Catalyst Design Strategies for Ammonia Synthesis from Nitric Oxide

Abstract

Ammonia synthesis from nitrogen oxides (NO_x) offers a promising alternative to conventional N₂–H₂ processes by bypassing the energy challenge of N≡N bond cleavage while simultaneously processing major air pollutants. This review outlines our recent progress in the NO_x-To-Ammonia (NTA) reaction using CO or H₂ as a reductant. Catalysts based on Pt/TiO₂, Cu/CeO₂, and Ni/CeO₂ revealed distinct mechanistic pathways involving formate and isocyanate (NCO) intermediates rather than direct NO reduction. Optimization of the TiO₂ crystalline phase and preparation improved Pt dispersion and boosted activity. Cu/CeO₂ achieved good low-temperature performance without requiring precious metals.
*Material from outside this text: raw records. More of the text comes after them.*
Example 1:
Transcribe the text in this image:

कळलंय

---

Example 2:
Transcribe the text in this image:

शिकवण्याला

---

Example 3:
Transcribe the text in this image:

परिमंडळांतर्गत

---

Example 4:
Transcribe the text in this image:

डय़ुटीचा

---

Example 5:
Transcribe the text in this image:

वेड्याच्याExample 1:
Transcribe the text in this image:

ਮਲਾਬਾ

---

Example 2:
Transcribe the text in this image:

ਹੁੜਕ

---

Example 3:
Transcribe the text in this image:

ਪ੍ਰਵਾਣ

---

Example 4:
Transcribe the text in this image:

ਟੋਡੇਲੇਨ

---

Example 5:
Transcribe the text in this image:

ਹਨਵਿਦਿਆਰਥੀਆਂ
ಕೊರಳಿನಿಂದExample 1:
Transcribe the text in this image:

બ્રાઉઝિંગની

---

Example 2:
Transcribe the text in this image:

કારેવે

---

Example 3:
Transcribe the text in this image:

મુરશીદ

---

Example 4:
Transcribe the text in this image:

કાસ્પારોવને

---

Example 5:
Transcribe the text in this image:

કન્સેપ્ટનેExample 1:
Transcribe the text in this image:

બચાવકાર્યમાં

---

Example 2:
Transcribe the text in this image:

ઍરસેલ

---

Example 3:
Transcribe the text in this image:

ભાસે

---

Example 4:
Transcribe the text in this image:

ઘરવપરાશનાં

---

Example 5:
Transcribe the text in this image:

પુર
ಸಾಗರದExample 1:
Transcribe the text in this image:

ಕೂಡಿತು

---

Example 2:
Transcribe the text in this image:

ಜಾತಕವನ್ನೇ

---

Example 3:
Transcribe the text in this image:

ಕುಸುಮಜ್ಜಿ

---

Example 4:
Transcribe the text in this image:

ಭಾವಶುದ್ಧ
Ni/CeO₂ and bimetallic Ni–Pt/TiO₂ catalyzed an NCO-mediated route. Moreover, partially reduced Pt/TiO_2–δ nearly eliminated N₂O byproducts. These advances demonstrate that rational catalyst design targeting key intermediates enables selective low-temperature ammonia synthesis from NO_x, so promoting a sustainable strategy for energy-efficient nitrogen utilization.